The failure mode is subtle. When a model receives random token sequences as input, it either defaults to predictable acknowledgment responses (which inflates acceptance length because the outputs are low-entropy and easy to draft) or anchors to a specific keyword and generates coherent-looking text in response to noise (which deflates acceptance length but in a non-representative way). Neither behavior resembles what happens with real prompts. Additionally, random tokens do not trigger realistic expert routing in Mixture-of-Experts models, making throughput measurements inaccurate even without speculative decoding involved.
This matters because synthetic benchmarks that use random or templated inputs to control ISL will produce acceptance length and throughput numbers that do not transfer to real workloads. SPEED-Bench handles ISL control through deterministic truncation and padding of real prompts, preserving semantic content while hitting the target sequence length.
What This Means for Infrastructure Engineers
If you are deciding whether to enable speculative decoding in a production deployment, the honest answer from SPEED-Bench is that it depends heavily on your workload and your serving regime. Coding-heavy workloads with low batch sizes benefit substantially. Mixed-domain chat endpoints at high concurrency are more complex, and the gains may be smaller than benchmark papers suggest.

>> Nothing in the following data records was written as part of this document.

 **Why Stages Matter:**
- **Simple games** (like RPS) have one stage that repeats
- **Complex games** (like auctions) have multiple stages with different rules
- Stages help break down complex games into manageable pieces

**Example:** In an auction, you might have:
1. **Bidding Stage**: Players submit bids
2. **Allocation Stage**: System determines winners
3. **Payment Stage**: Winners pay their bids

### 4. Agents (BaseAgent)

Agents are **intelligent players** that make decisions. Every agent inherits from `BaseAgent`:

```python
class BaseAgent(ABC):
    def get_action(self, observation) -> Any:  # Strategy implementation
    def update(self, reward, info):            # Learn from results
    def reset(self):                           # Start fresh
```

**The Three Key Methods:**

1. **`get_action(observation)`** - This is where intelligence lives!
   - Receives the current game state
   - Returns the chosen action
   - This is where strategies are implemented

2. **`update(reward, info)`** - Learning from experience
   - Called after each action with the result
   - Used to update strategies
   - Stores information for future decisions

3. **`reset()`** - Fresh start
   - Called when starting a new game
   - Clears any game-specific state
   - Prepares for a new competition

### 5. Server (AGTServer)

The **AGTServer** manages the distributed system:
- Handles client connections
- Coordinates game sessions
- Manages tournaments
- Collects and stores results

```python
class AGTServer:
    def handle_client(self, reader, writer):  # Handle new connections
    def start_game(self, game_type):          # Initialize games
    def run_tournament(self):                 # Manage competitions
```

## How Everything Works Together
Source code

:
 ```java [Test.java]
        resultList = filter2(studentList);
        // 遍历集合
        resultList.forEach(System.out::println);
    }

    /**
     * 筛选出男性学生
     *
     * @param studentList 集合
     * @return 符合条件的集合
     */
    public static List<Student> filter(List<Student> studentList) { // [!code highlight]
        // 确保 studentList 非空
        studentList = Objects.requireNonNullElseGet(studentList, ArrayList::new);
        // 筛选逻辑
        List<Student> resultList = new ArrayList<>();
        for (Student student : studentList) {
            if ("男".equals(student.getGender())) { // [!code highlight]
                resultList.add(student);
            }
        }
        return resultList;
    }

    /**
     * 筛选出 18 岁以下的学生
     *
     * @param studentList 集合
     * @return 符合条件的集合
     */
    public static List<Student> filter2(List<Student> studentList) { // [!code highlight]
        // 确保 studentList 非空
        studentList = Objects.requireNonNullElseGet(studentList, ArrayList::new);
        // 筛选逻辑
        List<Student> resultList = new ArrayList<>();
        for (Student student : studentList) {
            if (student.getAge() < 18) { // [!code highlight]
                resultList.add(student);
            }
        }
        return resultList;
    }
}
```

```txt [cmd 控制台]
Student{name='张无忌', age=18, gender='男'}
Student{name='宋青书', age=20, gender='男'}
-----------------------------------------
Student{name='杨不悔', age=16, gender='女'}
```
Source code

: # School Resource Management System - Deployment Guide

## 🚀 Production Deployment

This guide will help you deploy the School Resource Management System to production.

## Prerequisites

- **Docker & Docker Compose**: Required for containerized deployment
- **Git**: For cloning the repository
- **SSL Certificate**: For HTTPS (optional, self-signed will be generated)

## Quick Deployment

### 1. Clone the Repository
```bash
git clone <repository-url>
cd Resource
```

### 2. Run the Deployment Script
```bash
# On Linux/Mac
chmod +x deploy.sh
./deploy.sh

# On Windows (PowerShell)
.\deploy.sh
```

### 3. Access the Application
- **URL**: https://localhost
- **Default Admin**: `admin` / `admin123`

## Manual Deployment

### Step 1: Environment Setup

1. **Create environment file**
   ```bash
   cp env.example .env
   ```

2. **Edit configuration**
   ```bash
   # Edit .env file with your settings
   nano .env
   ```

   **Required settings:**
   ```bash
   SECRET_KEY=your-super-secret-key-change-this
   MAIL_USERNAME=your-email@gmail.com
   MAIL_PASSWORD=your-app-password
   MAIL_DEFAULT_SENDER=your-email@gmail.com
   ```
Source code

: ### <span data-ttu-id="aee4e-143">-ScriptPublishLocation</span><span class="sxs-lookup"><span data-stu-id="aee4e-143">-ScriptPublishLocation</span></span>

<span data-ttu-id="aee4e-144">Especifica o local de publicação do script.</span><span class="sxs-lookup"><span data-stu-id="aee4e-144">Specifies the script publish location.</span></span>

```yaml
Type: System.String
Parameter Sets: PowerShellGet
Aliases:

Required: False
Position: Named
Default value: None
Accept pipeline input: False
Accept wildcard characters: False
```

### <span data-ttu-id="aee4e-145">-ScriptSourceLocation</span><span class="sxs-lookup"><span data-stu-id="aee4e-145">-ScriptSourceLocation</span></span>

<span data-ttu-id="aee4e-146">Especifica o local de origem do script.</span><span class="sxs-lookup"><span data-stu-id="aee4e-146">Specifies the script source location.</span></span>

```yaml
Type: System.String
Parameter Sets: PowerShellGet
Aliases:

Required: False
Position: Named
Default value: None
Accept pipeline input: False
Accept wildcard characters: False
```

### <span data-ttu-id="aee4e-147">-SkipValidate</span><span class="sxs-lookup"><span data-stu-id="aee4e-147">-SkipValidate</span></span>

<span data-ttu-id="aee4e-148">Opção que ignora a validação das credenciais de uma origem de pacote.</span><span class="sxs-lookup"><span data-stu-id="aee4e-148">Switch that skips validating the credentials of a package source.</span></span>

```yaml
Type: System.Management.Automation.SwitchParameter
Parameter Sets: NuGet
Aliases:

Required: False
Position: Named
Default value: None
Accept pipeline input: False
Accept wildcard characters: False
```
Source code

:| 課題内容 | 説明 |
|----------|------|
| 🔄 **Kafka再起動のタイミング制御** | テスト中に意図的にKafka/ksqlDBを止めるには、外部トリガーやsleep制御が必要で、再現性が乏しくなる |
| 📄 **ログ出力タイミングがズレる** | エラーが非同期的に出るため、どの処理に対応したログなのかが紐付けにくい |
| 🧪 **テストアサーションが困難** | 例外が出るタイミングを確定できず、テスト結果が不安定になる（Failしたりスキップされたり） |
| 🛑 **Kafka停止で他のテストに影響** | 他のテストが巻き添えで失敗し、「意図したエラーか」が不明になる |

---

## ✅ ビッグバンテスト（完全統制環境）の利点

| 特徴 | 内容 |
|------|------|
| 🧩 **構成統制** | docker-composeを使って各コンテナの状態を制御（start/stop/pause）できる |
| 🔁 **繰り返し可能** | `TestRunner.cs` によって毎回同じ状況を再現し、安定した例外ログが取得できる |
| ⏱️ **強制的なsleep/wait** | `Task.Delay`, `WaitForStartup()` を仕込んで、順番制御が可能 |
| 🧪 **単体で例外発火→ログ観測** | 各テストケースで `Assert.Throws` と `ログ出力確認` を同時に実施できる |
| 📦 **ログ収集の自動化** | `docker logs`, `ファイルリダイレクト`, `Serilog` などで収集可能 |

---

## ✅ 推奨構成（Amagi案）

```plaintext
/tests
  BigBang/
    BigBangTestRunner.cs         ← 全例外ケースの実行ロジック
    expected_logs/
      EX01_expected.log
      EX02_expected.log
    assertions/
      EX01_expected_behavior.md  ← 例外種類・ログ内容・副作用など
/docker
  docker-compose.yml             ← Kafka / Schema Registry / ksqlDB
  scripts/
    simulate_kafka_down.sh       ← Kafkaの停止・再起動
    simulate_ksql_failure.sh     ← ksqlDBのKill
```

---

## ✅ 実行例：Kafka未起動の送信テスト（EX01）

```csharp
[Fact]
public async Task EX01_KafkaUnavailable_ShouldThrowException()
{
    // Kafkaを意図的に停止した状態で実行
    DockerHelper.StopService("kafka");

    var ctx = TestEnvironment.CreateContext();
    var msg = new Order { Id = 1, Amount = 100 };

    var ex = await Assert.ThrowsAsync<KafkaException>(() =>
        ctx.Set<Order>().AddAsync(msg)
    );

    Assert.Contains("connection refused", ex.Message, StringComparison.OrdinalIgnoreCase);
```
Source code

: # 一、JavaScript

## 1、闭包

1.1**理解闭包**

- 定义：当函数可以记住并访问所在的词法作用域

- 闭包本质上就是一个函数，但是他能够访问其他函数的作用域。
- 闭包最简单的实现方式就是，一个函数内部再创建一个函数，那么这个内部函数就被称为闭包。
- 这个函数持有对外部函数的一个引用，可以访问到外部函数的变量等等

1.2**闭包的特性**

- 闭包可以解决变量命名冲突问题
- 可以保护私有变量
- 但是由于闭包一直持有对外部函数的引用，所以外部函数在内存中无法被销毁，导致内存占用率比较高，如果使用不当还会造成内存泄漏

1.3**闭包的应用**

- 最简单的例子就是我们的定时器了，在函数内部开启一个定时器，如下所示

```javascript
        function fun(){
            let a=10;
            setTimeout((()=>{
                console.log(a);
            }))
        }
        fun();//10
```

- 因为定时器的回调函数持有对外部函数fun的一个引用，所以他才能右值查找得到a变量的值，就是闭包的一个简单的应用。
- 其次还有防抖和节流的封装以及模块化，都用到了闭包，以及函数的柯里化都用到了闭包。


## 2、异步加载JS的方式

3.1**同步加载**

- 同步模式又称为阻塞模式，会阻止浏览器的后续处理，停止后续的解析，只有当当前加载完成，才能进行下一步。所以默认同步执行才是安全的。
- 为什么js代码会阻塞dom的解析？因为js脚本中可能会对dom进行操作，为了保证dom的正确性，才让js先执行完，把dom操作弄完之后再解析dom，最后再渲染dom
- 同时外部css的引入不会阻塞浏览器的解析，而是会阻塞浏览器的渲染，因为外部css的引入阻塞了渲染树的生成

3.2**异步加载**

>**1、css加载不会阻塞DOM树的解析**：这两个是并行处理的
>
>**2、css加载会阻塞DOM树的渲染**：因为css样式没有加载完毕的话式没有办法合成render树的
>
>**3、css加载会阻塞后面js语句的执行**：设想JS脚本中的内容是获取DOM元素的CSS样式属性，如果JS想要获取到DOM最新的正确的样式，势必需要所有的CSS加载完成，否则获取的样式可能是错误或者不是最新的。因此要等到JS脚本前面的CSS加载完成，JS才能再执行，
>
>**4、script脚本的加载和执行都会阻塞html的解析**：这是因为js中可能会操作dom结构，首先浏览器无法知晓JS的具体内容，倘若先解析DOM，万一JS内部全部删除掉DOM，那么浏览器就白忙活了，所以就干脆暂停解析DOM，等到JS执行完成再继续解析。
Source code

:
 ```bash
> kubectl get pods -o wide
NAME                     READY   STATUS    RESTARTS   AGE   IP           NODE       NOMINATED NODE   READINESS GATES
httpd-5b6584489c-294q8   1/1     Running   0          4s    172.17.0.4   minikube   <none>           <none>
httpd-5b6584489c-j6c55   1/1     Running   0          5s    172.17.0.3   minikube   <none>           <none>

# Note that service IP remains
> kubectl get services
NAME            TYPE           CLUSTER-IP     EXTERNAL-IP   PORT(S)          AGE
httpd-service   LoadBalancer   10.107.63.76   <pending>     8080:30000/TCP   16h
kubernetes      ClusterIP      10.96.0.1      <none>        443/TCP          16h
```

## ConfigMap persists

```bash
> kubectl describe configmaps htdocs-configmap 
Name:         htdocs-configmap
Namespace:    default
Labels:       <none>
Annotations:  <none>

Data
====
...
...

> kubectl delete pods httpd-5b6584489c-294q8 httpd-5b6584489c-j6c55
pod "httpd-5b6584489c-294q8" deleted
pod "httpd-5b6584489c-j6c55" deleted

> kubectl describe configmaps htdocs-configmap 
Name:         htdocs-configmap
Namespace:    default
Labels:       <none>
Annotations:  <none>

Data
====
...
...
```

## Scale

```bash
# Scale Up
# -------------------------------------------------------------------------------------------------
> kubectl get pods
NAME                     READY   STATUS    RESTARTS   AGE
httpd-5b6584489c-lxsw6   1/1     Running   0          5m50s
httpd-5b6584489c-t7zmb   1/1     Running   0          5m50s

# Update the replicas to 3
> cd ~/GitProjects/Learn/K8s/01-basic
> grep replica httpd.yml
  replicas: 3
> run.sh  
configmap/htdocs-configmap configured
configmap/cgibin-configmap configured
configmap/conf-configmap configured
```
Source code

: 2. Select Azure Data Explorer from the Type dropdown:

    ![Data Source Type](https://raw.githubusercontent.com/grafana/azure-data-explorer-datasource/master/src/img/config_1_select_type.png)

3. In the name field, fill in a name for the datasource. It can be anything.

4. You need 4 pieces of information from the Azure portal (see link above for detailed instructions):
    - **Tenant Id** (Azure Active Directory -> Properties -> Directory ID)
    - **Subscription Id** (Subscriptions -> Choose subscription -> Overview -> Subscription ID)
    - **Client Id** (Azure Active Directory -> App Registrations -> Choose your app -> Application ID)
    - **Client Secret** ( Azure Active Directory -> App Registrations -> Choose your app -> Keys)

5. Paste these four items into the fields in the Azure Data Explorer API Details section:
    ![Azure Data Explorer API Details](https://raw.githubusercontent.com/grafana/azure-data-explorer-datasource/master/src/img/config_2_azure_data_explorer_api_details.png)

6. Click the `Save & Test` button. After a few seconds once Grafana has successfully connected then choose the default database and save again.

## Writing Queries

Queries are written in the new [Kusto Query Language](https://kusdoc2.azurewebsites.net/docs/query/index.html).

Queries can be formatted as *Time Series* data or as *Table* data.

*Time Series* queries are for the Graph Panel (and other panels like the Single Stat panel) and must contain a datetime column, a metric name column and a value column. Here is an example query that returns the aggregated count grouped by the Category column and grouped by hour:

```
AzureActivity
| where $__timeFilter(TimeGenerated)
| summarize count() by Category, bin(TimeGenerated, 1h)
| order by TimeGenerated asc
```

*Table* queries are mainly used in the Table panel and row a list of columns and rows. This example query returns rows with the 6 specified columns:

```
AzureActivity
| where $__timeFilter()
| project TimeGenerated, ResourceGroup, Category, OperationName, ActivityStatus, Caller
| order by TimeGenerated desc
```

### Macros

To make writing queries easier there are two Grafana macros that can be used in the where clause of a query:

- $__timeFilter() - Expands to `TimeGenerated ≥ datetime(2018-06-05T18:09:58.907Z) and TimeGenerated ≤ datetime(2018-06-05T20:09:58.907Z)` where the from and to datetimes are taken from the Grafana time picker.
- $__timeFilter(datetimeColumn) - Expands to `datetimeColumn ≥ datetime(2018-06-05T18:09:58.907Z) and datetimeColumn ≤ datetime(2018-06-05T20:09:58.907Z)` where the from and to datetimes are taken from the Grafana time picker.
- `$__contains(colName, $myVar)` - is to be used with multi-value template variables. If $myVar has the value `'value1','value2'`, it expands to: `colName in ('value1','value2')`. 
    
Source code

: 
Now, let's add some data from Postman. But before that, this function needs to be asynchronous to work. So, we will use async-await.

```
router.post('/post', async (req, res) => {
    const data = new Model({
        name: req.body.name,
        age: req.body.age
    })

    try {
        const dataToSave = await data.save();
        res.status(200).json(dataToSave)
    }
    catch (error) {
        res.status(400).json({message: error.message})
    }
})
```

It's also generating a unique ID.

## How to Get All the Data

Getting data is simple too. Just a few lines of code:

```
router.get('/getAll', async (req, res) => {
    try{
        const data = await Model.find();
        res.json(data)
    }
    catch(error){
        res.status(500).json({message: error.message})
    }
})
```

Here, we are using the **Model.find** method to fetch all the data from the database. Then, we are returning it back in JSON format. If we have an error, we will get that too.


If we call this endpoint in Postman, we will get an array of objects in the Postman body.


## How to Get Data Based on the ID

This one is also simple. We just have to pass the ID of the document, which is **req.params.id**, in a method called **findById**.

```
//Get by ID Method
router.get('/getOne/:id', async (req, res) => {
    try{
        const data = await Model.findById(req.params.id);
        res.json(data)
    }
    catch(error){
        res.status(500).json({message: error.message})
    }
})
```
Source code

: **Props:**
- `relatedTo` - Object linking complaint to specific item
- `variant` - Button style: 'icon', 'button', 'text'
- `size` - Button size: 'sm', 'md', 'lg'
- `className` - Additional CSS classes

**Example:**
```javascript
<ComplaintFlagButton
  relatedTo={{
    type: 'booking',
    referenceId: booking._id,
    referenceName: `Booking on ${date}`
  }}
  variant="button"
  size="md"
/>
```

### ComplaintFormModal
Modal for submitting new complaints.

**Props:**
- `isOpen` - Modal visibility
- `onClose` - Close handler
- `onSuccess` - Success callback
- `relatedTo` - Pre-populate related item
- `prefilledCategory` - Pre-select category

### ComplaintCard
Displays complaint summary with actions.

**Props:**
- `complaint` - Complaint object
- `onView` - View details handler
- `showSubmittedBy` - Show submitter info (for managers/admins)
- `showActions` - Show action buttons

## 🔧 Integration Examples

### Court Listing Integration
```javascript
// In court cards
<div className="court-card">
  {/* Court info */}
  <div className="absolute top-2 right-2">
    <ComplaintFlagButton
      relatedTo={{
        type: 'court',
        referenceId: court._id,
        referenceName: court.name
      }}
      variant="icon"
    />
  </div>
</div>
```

The benchmark and its measurement framework are both open. The qualitative and throughput dataset splits are available at nvidia/SPEED-Bench on HuggingFace. The framework integrates with TensorRT-LLM, vLLM, and SGLang, so you can run it against your actual serving stack with your actual model, rather than trusting that someone else’s benchmark on different infrastructure will generalize.
That last point is probably the most important takeaway. Speculative decoding is not a universal accelerator. It is a workload-dependent optimization with a complex interaction between domain, concurrency, system software, and draft strategy. Any benchmark that does not capture that interaction is not measuring speculative decoding; it is measuring a best case.